[Records contained in a dataset]

--- START ---

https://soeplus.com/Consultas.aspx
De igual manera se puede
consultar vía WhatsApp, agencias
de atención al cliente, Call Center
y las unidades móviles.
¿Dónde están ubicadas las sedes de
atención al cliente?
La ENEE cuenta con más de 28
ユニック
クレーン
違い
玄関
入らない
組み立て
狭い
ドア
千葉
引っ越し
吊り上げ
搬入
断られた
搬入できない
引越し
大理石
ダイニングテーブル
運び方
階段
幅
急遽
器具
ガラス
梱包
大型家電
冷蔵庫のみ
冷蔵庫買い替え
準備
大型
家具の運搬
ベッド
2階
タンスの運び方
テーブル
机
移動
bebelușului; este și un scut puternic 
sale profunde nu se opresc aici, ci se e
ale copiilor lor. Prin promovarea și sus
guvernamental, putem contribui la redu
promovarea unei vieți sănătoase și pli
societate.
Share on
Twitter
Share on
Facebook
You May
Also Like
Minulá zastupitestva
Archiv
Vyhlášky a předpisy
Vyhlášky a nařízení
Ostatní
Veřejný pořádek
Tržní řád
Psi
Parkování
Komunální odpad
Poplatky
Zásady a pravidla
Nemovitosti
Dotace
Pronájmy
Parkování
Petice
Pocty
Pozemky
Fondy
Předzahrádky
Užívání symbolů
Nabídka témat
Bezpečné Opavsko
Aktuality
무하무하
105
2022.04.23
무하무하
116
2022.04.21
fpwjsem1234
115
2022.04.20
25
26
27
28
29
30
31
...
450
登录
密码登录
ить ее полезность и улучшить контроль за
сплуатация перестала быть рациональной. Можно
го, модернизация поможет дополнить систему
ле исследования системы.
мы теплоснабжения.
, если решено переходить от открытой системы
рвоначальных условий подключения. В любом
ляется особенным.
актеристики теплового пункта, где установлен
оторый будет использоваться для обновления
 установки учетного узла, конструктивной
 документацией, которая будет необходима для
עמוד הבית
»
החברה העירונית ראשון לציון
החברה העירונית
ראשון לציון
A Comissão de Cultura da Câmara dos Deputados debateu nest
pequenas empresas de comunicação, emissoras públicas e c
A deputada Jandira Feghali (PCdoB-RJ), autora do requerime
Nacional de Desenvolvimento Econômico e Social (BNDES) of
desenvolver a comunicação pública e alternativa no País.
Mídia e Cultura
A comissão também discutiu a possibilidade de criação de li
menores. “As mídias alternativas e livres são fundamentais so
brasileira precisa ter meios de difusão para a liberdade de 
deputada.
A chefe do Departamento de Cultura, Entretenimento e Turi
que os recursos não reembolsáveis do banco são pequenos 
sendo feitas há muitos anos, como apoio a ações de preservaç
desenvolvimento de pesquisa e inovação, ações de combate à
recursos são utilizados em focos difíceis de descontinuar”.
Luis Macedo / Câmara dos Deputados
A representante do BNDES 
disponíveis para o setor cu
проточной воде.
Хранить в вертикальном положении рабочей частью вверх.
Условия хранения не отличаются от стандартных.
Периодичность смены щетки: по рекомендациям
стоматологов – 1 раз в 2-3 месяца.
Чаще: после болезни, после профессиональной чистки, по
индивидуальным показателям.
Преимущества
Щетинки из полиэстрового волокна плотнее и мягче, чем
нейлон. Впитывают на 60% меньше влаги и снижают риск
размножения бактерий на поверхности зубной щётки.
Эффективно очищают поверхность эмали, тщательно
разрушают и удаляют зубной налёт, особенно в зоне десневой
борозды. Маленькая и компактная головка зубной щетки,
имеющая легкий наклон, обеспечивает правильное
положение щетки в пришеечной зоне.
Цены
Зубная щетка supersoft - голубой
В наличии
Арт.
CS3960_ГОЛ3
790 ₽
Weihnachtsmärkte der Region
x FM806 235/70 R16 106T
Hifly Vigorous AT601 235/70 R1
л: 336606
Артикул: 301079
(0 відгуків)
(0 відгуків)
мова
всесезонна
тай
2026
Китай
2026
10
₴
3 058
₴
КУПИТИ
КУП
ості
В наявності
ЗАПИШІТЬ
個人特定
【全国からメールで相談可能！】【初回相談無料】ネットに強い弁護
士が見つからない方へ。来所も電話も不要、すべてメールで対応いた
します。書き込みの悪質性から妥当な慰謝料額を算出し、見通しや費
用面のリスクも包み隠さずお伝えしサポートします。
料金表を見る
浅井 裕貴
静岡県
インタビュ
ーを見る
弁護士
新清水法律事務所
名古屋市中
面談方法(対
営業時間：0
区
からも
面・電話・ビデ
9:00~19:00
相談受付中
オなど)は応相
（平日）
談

--- END ---

* [Job item]:
Each line of the data is to be written out again exactly.

* [Solution to this task]:
https://soeplus.com/Consultas.aspx
De igual manera se puede
consultar vía WhatsApp, agencias
de atención al cliente, Call Center
y las unidades móviles.
¿Dónde están ubicadas las sedes de
atención al cliente?
La ENEE cuenta con más de 28
ユニック
クレーン
違い
玄関
入らない
組み立て
狭い
ドア
千葉
引っ越し
吊り上げ
搬入
断られた
搬入できない
引越し
大理石
ダイニングテーブル
運び方
階段
幅
急遽
器具
ガラス
梱包
大型家電
冷蔵庫のみ
冷蔵庫買い替え
準備
大型
家具の運搬
ベッド
2階
タンスの運び方
テーブル
机
移動
bebelușului; este și un scut puternic 
sale profunde nu se opresc aici, ci se e
ale copiilor lor. Prin promovarea și sus
guvernamental, putem contribui la redu
promovarea unei vieți sănătoase și pli
societate.
Share on
Twitter
Share on
Facebook
You May
Also Like
Minulá zastupitestva
Archiv
Vyhlášky a předpisy
Vyhlášky a nařízení
Ostatní
Veřejný pořádek
Tržní řád
Psi
Parkování
Komunální odpad
Poplatky
Zásady a pravidla
Nemovitosti
Dotace
Pronájmy
Parkování
Petice
Pocty
Pozemky
Fondy
Předzahrádky
Užívání symbolů
Nabídka témat
Bezpečné Opavsko
Aktuality
무하무하
105
2022.04.23
무하무하
116
2022.04.21
fpwjsem1234
115
2022.04.20
25
26
27
28
29
30
31
...
450
登录
密码登录
ить ее полезность и улучшить контроль за
сплуатация перестала быть рациональной. Можно
го, модернизация поможет дополнить систему
ле исследования системы.
мы теплоснабжения.
, если решено переходить от открытой системы
рвоначальных условий подключения. В любом
ляется особенным.
актеристики теплового пункта, где установлен
оторый будет использоваться для обновления
 установки учетного узла, конструктивной
 документацией, которая будет необходима для
עמוד הבית
»
החברה העירונית ראשון לציון
החברה העירונית
ראשון לציון
A Comissão de Cultura da Câmara dos Deputados debateu nest
pequenas empresas de comunicação, emissoras públicas e c
A deputada Jandira Feghali (PCdoB-RJ), autora do requerime
Nacional de Desenvolvimento Econômico e Social (BNDES) of
desenvolver a comunicação pública e alternativa no País.
Mídia e Cultura
A comissão também discutiu a possibilidade de criação de li
menores. “As mídias alternativas e livres são fundamentais so
brasileira precisa ter meios de difusão para a liberdade de 
deputada.
A chefe do Departamento de Cultura, Entretenimento e Turi
que os recursos não reembolsáveis do banco são pequenos 
sendo feitas há muitos anos, como apoio a ações de preservaç
desenvolvimento de pesquisa e inovação, ações de combate à
recursos são utilizados em focos difíceis de descontinuar”.
Luis Macedo / Câmara dos Deputados
A representante do BNDES 
disponíveis para o setor cu
проточной воде.
Хранить в вертикальном положении рабочей частью вверх.
Условия хранения не отличаются от стандартных.
Периодичность смены щетки: по рекомендациям
стоматологов – 1 раз в 2-3 месяца.
Чаще: после болезни, после профессиональной чистки, по
индивидуальным показателям.
Преимущества
Щетинки из полиэстрового волокна плотнее и мягче, чем
нейлон. Впитывают на 60% меньше влаги и снижают риск
размножения бактерий на поверхности зубной щётки.
Эффективно очищают поверхность эмали, тщательно
разрушают и удаляют зубной налёт, особенно в зоне десневой
борозды. Маленькая и компактная головка зубной щетки,
имеющая легкий наклон, обеспечивает правильное
положение щетки в пришеечной зоне.
Цены
Зубная щетка supersoft - голубой
В наличии
Арт.
CS3960_ГОЛ3
790 ₽
Weihnachtsmärkte der Region
x FM806 235/70 R16 106T
Hifly Vigorous AT601 235/70 R1
л: 336606
Артикул: 301079
(0 відгуків)
(0 відгуків)
мова
всесезонна
тай
2026
Китай
2026
10
₴
3 058
₴
КУПИТИ
КУП
ості
В наявності
ЗАПИШІТЬ
個人特定
【全国からメールで相談可能！】【初回相談無料】ネットに強い弁護
士が見つからない方へ。来所も電話も不要、すべてメールで対応いた
します。書き込みの悪質性から妥当な慰謝料額を算出し、見通しや費
用面のリスクも包み隠さずお伝えしサポートします。
料金表を見る
浅井 裕貴
静岡県
インタビュ
ーを見る
弁護士
新清水法律事務所
名古屋市中
面談方法(対
営業時間：0
区
からも
面・電話・ビデ
9:00~19:00
相談受付中
オなど)は応相
（平日）
談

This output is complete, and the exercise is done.